C’est pourquoi, nous sommes arrivés à la conclusion que les paragraphes 1 à 5 de l’article 9 ne sont pas pleinement respectés par le Luxembourg.

Néanmoins, je voudrais immédiatement tempérer nos conclusions sur ce point puisque notre délégation a eu une assurance de la part du Gouvernement que ces dispositions faisaient l’objet actuellement d’une attention particulière des autorités. C’est par conséquent, une question que nous suivrons de près, et sur laquelle, peut-être, Monsieur le Ministre pourra déjà nous apporter des éléments supplémentaires.

Nous avons également pu constater pendant notre visite que des améliorations semblent toujours possibles en ce qui concerne le principe de consultation des communes sur toutes les questions qui les concernent directement. Même si la procédure de consultation effectuée par le Gouvernement envers les autorités locales existe en pratique, il serait judicieux de formaliser ce mécanisme de consultation et de le rendre plus régulier.

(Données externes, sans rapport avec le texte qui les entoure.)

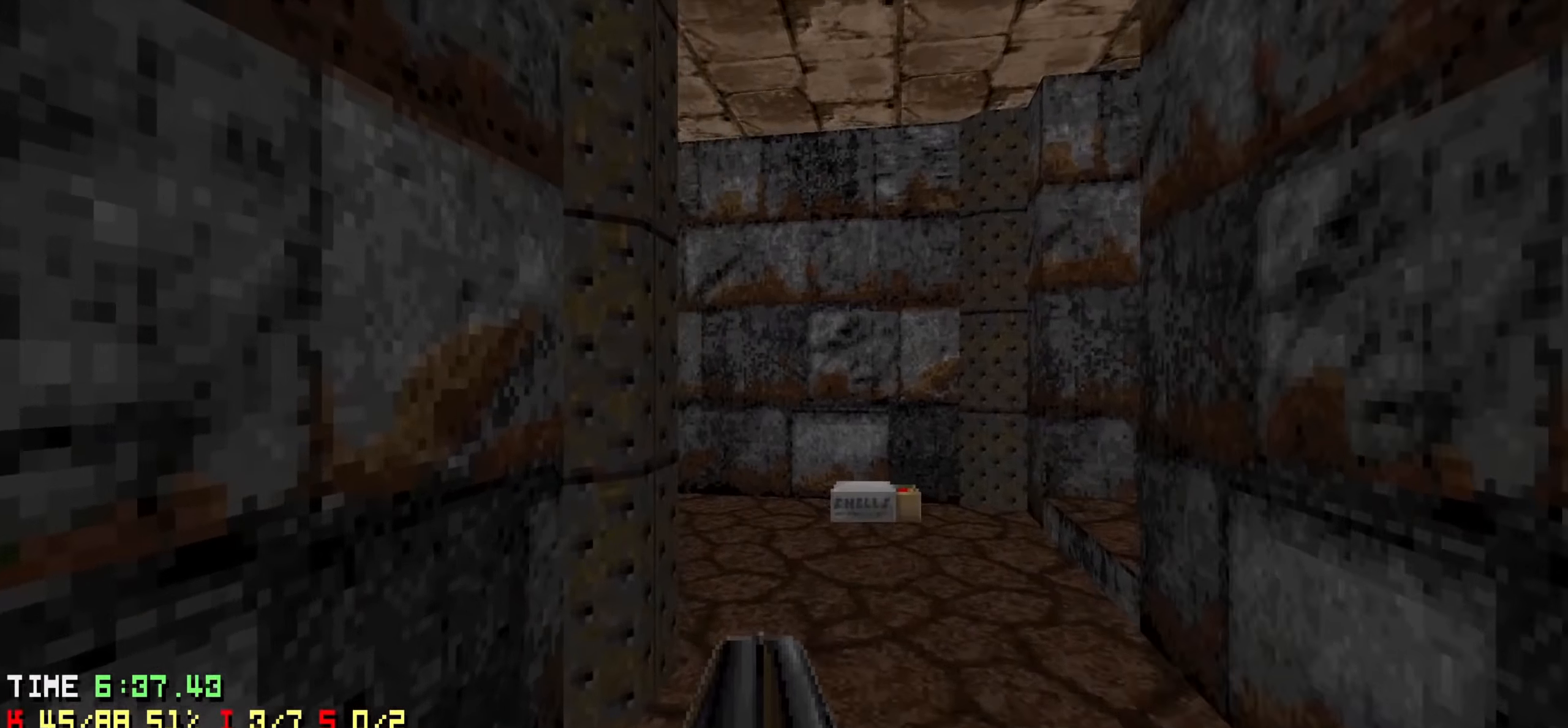
{"keys": [], "events": [[100, "d", "up"]]}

En ce qui concerne la tutelle administrative pour le niveau communal. je voudrais en particulier souligner la question de la création de postes et la nomination de fonctionnaires qui sont soumises à l’approbation préalable du Ministre de l’Intérieur. Nous avons considéré que le contrôle administratif des actes des collectivités locales est parfois excessif et mériterait d’être allégé.

Nos recommandations sont donc les suivantes :

D’améliorer le dialogue de l’Etat avec les communes et le SYVICOL sur toutes les questions intéressant les communes en formalisant ce dialogue. Cette consultation devrait s’effectuer sous la coordination du Gouvernement, afin de pérenniser et garantir cette pratique dans l’avenir.

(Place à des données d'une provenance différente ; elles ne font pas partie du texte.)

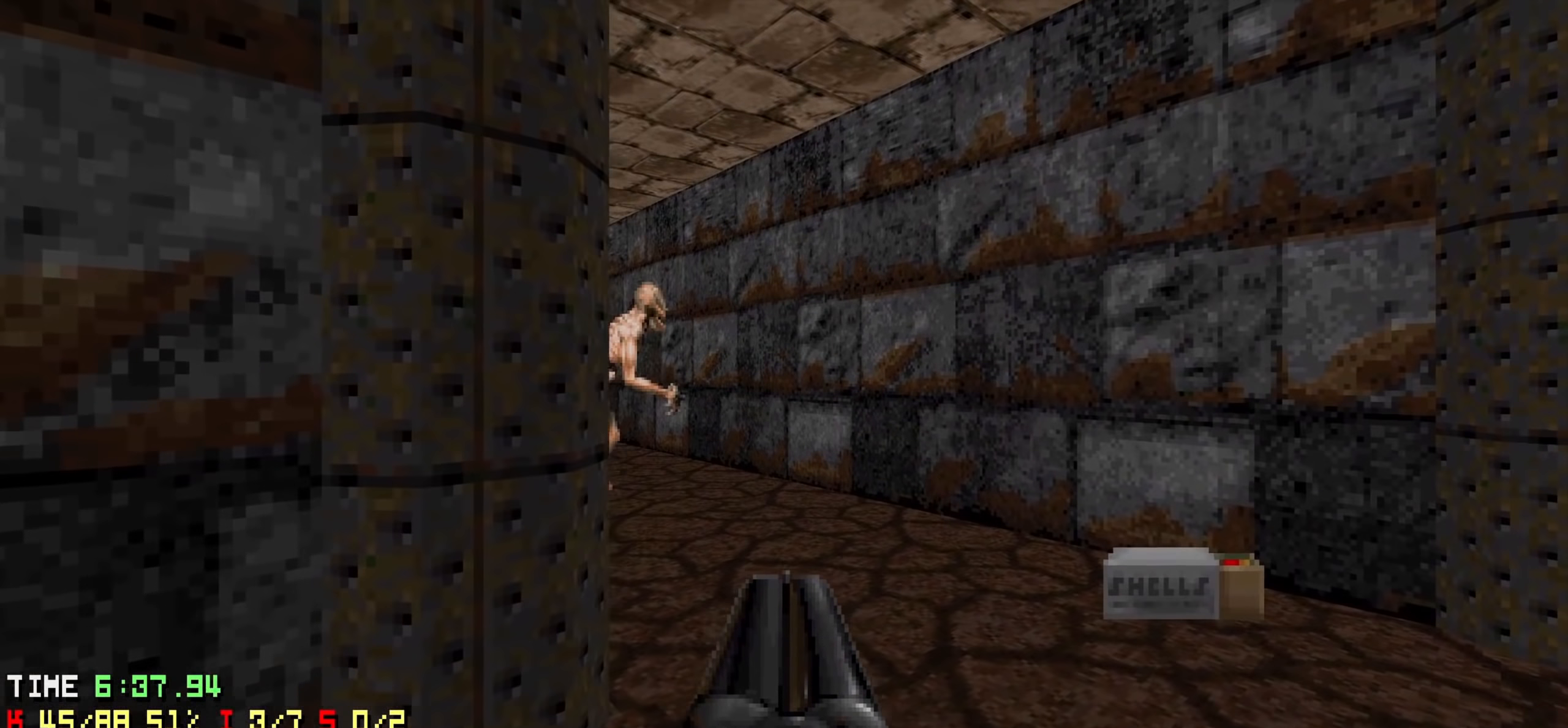
{"keys": [], "events": []}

D’assurer aux communes des ressources propres suffisantes dans l’exercice de leurs compétences. Il serait souhaitable de garantir des finances propres aux compétences en tenant compte de l’évolution des missions des communes et des inégalités de revenus entre les communes. Nous recommandons également à revoir les valeurs unitaires de l’impôt foncier en considération des prix réels de l’immobilier afin de permettre de restaurer les revenus des communes.

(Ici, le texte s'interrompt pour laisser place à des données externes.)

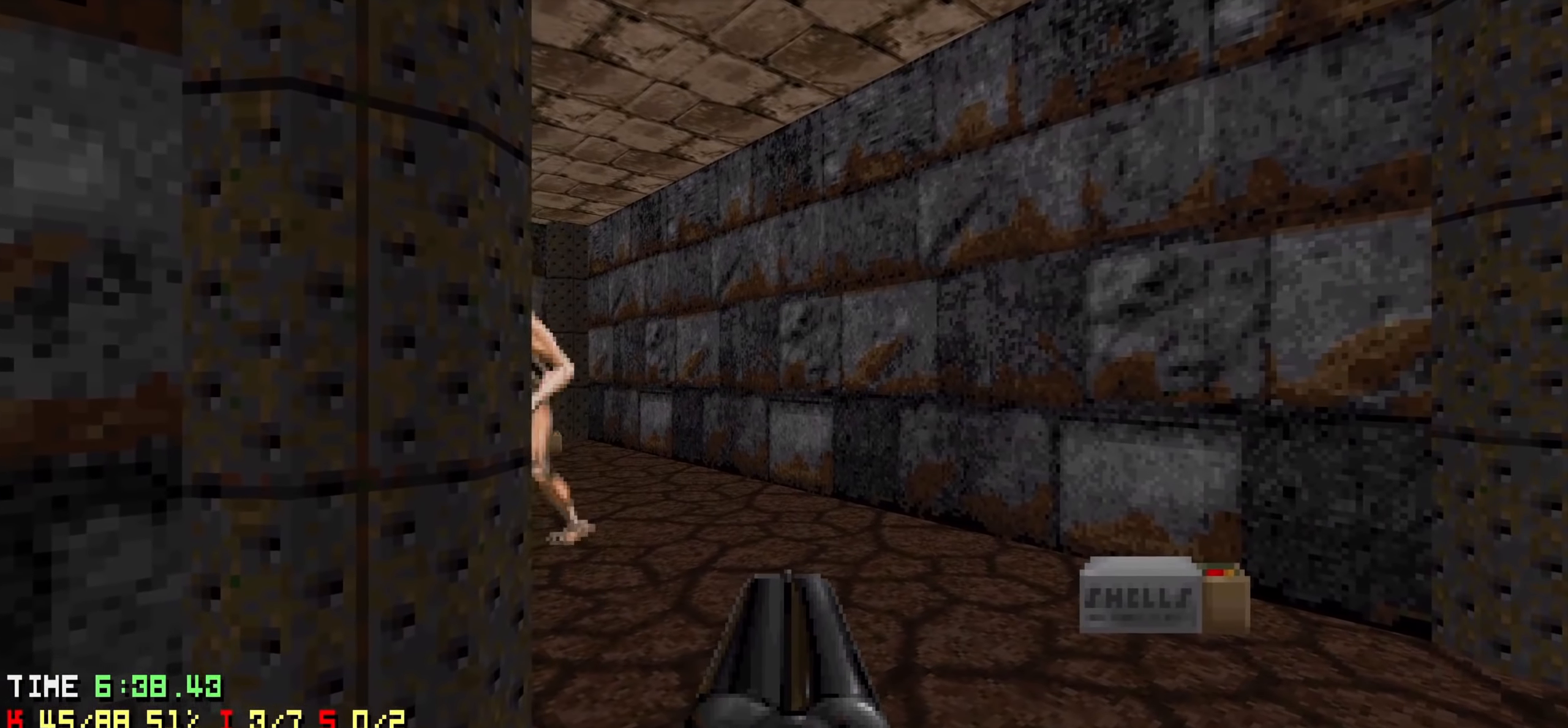
{"keys": ["a", "s"], "events": [[467, "a", "down"], [467, "s", "down"]]}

Et pour finir nous recommandons d’alléger la tutelle administrative des actes des communes en vue de limiter la tutelle à un contrôle pour des motifs de stricte légalité. En particulier, nous demandons au gouvernement luxembourgeois de réviser la  tutelle relative aux personnes, à savoir l’embauche des fonctionnaires communaux, la révocation des bourgmestres ou échevins et la dissolution du conseil communal.

Voilà Monsieur le Ministre, chers collègues, pour nos recommandations.

Je voudrais encore une fois souligner qu’il s’agit là de conclusions globalement positives et qui méritent que l’on salue l’état de la démocratie locale au Luxembourg.

Enfin, je voudrais vous remercier Monsieur le Ministre pour votre coopération et l’excellente réunion que nous avons eue avec vous lors de notre visite de monitoring.

Votre présence ici atteste de votre engagement et de la bonne coopération avec le Congrès, je voudrais vous en remercier au nom de notre délégation et à titre personnel.